UPDATE POSTED 10 P.M. TUESDAY:
Danville Utilities said Tuesday night the first test results of treated water samples confirm that the water leaving the city’s treatment facility meets public health standards.
The test results came from two finished water samples collected by Duke Energy at the city’s two reservoirs, said Barry Dunkley, division director of water and wastewater treatment for Danville Utilities.
Danville Utilities also is collecting water samples. Those test results will be made public when they are received. Dunkley said those results could be available on Wednesday.
The samples of treated water are being analyzed for the presence of heavy metals.
Dunkley said the concentration of fly ash in the raw water drawn from the Dan River is decreasing, and the city continues to remove successfully the ash from the raw water.
A break Sunday afternoon in a storm water pipe beneath an ash basin at Duke Energy’s shuttered Dan River Steam Station in Eden, N.C., caused a release of ash basin water and ash into the Dan River. Danville Utilities was notified Sunday of the spill into the river, and it has been able to remove the ash from the raw water entering the city’s intake.
Danville Utilities provides natural gas, water, wastewater and telecommunications services in Danville and distributes electricity to approximately 42,000 customer locations in a 500-square-mile service territory covering Danville, the southern third of Pittsylvania County, and small portions of Henry and Halifax counties.
A break Sunday afternoon in a stormwater pipe beneath an ash basin at the retired Dan River Steam Station in Eden, N.C., has caused a release of ash basin water and ash into the Dan River. Danville Utilities has been able to successfully treat the water.

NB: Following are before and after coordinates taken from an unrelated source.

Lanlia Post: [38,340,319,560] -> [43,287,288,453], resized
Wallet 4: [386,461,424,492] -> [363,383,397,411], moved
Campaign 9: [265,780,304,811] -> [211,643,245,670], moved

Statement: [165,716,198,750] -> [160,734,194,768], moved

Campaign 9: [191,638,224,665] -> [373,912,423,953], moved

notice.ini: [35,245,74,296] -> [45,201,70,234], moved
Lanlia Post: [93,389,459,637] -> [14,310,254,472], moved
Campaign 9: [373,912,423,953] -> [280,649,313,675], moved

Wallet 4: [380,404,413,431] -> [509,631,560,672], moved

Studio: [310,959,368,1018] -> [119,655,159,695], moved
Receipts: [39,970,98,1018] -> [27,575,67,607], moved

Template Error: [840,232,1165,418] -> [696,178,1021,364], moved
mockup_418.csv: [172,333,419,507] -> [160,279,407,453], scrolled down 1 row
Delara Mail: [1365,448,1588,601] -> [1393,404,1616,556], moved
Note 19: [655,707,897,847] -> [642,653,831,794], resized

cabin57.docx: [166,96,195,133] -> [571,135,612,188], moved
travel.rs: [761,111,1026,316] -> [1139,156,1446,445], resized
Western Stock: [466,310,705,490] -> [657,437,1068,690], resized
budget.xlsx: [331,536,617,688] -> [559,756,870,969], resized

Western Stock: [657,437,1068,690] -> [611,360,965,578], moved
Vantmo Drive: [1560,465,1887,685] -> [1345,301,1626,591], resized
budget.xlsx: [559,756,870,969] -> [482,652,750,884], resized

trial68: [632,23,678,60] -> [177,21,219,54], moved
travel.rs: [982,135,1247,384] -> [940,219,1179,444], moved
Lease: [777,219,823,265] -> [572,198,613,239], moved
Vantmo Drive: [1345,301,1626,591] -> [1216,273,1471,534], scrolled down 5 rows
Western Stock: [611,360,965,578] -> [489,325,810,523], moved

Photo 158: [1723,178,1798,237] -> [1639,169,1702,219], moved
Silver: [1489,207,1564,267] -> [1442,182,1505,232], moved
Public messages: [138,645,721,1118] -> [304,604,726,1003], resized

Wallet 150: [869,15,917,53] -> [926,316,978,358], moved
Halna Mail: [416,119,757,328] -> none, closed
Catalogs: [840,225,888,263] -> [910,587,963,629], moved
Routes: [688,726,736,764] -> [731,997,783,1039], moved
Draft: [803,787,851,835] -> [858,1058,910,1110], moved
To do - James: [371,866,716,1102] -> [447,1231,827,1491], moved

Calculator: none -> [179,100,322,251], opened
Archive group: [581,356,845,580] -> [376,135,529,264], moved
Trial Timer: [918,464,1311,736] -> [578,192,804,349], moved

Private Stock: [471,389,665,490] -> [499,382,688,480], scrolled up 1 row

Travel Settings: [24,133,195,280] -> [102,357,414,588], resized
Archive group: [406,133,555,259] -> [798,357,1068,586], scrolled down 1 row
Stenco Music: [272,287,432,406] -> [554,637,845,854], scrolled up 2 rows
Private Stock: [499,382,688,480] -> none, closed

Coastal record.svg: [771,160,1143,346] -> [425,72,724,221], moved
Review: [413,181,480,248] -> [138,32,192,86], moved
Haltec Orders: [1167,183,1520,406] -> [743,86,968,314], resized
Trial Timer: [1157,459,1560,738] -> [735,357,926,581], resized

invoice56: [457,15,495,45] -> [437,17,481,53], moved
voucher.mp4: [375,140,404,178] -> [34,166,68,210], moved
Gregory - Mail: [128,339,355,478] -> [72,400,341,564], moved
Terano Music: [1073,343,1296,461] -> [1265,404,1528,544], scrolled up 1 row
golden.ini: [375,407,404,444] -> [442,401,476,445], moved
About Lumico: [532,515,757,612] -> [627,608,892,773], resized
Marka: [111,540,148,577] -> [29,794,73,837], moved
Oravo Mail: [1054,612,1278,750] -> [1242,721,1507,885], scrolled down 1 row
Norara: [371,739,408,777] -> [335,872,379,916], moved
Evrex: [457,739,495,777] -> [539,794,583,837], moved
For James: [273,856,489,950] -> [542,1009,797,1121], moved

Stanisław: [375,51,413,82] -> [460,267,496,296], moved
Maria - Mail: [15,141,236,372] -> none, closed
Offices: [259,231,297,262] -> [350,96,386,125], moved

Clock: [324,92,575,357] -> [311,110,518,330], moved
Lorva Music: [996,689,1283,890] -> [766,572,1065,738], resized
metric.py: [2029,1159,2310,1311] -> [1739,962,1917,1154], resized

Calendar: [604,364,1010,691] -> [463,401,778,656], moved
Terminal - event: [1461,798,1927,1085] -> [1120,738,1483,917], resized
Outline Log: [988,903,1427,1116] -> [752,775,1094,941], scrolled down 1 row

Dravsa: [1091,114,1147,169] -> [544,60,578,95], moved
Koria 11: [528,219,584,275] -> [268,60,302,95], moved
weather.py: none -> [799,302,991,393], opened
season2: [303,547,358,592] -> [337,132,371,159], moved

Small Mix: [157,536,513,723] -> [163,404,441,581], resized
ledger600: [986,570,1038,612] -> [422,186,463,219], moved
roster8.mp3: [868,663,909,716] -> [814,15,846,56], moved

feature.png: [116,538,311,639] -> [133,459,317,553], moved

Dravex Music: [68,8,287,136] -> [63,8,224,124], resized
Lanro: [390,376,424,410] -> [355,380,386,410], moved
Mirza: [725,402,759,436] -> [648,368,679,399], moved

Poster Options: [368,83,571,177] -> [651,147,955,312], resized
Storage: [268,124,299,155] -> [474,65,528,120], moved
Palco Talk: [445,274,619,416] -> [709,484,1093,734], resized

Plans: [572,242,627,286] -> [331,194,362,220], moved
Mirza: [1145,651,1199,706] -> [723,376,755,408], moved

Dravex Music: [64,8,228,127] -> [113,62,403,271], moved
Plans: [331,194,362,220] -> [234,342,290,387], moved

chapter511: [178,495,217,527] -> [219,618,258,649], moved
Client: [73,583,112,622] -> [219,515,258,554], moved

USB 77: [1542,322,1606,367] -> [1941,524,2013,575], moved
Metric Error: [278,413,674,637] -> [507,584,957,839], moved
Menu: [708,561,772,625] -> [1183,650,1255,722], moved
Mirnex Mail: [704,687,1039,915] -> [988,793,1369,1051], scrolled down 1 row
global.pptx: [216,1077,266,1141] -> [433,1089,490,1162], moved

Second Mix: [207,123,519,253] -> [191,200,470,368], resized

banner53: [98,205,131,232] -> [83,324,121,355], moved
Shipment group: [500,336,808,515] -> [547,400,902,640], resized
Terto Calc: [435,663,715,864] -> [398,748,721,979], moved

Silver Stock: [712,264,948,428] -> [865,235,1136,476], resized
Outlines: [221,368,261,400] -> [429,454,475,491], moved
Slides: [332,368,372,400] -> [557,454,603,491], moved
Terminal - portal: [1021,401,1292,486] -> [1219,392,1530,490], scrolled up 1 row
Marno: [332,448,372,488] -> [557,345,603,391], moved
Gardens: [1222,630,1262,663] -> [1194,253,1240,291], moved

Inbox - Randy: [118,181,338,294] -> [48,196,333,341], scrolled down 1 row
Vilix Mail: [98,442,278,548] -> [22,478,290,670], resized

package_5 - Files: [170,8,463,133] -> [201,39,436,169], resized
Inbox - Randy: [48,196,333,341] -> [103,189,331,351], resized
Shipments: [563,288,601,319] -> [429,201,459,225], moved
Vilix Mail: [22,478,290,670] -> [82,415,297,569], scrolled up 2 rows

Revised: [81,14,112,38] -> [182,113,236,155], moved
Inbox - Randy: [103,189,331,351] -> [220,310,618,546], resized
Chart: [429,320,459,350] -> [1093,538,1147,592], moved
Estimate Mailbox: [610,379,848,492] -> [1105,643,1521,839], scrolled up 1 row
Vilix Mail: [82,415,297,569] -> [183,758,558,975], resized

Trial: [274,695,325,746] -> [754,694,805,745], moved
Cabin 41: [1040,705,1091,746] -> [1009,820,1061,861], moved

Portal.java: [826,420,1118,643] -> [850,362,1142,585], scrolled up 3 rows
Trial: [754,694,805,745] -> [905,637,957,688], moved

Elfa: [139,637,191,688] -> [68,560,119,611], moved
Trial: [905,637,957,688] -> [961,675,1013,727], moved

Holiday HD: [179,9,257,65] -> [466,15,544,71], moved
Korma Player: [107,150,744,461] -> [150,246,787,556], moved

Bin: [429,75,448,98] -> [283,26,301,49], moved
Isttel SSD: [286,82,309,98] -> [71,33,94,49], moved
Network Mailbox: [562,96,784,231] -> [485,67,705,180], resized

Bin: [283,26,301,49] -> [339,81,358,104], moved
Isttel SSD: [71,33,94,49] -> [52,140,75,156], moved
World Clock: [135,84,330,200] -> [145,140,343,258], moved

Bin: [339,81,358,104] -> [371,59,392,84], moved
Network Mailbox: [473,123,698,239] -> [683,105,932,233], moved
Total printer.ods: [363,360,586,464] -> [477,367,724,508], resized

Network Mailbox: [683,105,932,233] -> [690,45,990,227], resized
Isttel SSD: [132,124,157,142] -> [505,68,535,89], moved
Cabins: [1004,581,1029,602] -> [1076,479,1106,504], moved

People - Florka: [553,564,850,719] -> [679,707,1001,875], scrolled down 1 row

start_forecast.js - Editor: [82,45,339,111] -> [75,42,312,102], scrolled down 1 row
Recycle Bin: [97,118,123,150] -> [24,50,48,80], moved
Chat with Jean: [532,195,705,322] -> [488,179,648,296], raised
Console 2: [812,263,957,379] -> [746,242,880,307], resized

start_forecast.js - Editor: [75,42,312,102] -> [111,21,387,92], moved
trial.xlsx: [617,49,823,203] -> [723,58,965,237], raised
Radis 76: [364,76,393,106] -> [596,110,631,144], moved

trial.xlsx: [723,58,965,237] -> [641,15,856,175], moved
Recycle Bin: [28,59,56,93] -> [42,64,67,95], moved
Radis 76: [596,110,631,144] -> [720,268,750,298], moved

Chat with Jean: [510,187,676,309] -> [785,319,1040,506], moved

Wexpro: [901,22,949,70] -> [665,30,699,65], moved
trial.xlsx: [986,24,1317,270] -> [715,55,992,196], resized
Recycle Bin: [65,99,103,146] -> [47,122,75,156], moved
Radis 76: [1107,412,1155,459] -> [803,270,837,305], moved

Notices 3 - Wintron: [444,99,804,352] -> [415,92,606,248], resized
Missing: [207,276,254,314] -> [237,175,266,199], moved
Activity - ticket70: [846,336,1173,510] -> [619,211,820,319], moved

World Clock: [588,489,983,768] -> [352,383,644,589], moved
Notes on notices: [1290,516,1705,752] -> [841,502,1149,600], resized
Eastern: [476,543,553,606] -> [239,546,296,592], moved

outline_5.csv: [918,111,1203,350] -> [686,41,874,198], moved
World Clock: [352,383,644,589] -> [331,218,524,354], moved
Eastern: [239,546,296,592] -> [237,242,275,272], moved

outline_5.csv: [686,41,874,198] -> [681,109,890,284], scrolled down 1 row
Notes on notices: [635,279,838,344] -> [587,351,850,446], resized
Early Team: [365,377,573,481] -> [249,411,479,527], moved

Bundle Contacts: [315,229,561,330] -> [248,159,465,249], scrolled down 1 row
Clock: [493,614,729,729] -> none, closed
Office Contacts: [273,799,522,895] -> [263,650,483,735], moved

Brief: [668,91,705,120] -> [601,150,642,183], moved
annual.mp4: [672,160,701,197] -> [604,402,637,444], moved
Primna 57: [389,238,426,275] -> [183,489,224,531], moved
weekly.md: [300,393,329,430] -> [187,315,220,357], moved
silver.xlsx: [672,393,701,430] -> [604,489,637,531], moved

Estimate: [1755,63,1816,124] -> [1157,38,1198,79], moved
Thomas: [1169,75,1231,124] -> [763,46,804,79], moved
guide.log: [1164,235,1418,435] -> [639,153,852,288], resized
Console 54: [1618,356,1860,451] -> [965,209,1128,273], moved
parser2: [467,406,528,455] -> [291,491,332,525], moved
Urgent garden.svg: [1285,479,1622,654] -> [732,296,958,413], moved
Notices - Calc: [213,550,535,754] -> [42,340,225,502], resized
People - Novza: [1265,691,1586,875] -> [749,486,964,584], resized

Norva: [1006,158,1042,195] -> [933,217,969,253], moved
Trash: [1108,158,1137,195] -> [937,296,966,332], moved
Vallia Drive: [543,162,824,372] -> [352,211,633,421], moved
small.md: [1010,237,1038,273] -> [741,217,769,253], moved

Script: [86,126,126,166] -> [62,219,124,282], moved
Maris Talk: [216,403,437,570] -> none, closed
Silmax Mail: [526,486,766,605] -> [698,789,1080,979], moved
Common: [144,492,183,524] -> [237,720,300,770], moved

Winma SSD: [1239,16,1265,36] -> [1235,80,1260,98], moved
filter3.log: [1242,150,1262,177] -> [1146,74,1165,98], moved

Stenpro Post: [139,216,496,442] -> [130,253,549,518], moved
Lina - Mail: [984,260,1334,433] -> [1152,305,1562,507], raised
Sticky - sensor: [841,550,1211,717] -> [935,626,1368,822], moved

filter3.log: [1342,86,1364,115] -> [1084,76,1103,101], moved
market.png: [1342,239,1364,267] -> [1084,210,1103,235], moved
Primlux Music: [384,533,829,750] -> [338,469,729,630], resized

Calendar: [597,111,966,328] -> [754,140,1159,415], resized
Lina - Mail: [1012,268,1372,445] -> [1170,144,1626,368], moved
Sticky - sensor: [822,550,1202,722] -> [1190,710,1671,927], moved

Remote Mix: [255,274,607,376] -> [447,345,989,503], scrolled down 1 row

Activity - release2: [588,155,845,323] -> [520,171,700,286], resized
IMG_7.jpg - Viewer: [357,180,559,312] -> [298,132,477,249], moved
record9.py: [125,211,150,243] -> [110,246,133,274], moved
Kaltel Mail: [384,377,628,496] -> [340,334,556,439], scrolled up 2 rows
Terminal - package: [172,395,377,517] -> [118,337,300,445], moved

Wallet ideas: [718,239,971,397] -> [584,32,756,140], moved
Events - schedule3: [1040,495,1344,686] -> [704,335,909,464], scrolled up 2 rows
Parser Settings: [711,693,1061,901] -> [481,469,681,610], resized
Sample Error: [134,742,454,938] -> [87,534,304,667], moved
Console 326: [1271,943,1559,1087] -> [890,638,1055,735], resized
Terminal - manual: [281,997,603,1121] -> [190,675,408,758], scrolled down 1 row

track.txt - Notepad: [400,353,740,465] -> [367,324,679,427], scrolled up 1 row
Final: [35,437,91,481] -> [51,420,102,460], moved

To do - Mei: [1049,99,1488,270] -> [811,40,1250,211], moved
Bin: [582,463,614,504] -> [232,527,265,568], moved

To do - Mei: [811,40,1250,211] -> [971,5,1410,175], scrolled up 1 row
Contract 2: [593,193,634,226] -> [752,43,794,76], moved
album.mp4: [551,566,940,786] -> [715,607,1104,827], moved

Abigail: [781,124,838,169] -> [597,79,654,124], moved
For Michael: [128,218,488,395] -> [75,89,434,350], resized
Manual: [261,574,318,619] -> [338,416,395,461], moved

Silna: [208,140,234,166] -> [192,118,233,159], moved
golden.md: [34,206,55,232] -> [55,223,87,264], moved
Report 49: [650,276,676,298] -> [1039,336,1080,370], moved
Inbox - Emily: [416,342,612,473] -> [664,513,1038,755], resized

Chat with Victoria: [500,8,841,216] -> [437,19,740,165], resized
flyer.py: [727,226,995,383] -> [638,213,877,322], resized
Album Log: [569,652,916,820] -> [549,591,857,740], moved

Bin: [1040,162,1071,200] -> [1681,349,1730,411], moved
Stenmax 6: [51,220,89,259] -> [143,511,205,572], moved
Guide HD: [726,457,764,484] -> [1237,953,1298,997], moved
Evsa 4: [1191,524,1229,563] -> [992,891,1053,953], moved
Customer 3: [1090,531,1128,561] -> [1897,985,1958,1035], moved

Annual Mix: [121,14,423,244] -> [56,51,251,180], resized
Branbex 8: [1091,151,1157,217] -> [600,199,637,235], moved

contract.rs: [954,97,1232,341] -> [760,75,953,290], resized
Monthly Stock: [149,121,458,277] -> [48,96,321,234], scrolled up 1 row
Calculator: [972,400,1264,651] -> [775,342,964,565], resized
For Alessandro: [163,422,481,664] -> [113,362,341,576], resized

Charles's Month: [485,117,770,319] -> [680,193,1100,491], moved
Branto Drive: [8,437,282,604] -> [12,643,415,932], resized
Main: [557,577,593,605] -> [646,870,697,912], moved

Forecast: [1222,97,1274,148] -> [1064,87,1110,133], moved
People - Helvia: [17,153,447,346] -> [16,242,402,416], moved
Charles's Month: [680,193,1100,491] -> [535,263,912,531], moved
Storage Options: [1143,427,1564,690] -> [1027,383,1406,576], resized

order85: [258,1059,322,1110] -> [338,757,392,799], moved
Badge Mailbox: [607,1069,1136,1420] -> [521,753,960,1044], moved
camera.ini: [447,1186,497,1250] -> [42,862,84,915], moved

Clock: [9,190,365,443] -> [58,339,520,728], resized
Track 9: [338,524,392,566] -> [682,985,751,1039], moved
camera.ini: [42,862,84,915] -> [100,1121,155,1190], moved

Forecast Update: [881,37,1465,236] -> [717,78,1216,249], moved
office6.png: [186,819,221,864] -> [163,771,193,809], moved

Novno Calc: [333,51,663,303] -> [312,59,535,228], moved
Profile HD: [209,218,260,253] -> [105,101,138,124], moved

“We were notified Sunday of the spill into the river, and we were able to treat it,” said Barry Dunkley, division director of water and wastewater treatment for Danville Utilities. “All water leaving our treatment facility has met public health standards. We do not anticipate any problems going forward in treating the water we draw from the Dan River.”
City of Danville Emergency Management staff have been monitoring the situation and have been in consultation with Duke Energy, the Virginia Department of Emergency Management and the Virginia Department of Environmental Quality.